What’s your comfort zone: emotionally, professionally, personally? We all have one. But did you realize that you can have one spiritually? Think about what you like and what you don’t particularly enjoy when it comes to church, prayer, and liturgy. We all have “those songs” we crinkle our noses at, either because they’re too modern or too old-fashioned. We all have “those people” in our parish whose ideas we aren’t so sure about, whether that’s because they’re trying to change too much or because they seem always to be looking toward the past. Also, when was the last time you sat on the OTHER side of the church during Mass?
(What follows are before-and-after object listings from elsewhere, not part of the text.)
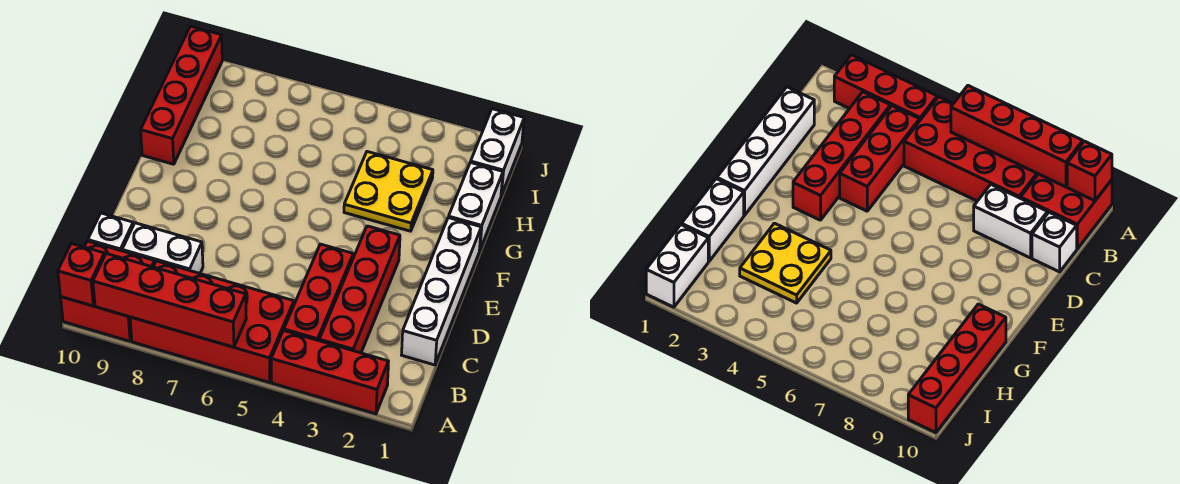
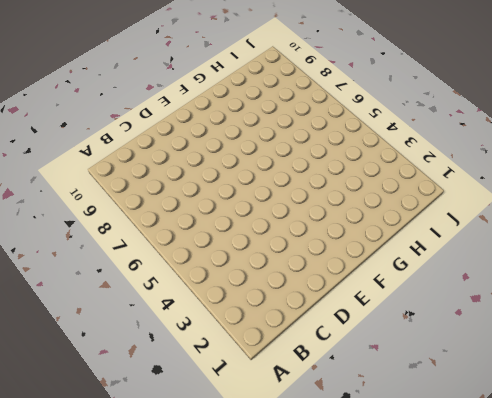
none -> red brick A2:A4 level 1
none -> red brick A5:B8 level 1
none -> red brick A9:B10 level 1

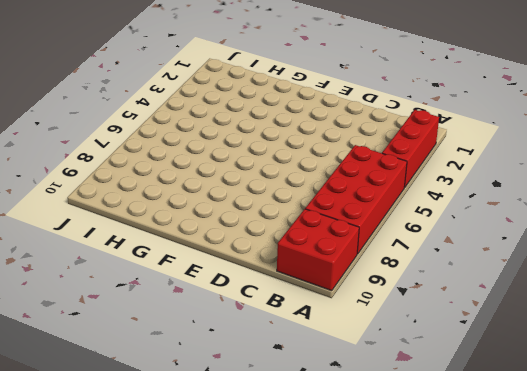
none -> red brick B3:E3 level 1
none -> red brick B4:D4 level 1
none -> white brick C1:F1 level 1

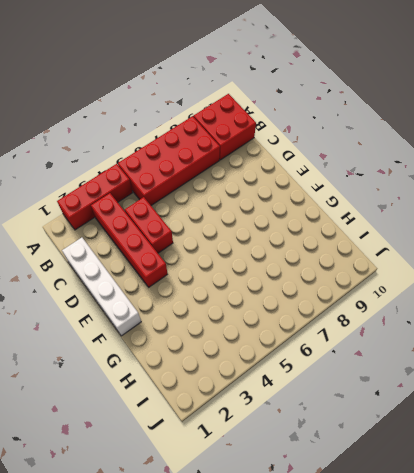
red brick C4:D4 level 1 -> red brick B4:D4 level 1
none -> white brick C8:C9 level 1
none -> white brick C10 level 1
none -> white brick G1:H1 level 1

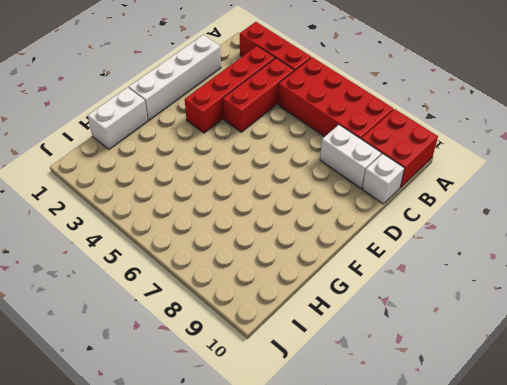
none -> yellow plate G3:H4 level 1
none -> red brick G10:J10 level 1
none -> white brick I1:J1 level 1

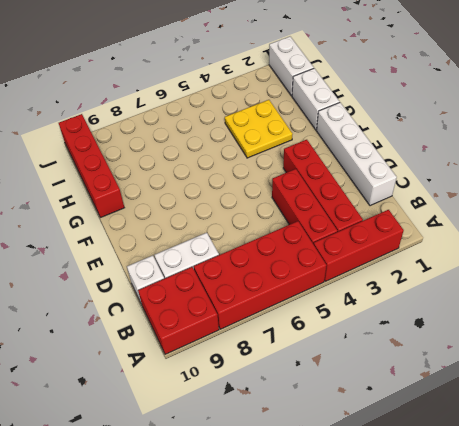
none -> red brick A6:A9 level 2
none -> red brick A10 level 2

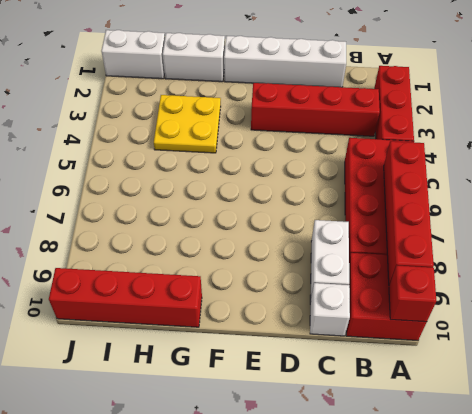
none -> red brick B4:D4 level 1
As much as we may not want to admit it, even (and especially) as people of God, we get deeply attached to our own personal comfort zones — and we tend to view those outside with distrust.
But what if God had a comfort zone? What if He viewed us, in our sin and our misery, as too “far away” from Himself to reach? Thankfully, our God is a God who “opens a way in the sea and a path in the mighty waters.” Our God is a God who does “something new.”
The call to stewardship demands that we look outside of ourselves. Our thoughts, our opinions, our preferences — these things are not important to the steward. Even if there is a vast, dry desert of discord, or a seemingly endless wasteland of opposing views between us and our neighbor, God challenges us to “make a way” out of our comfort zone, that together we may announce His praise.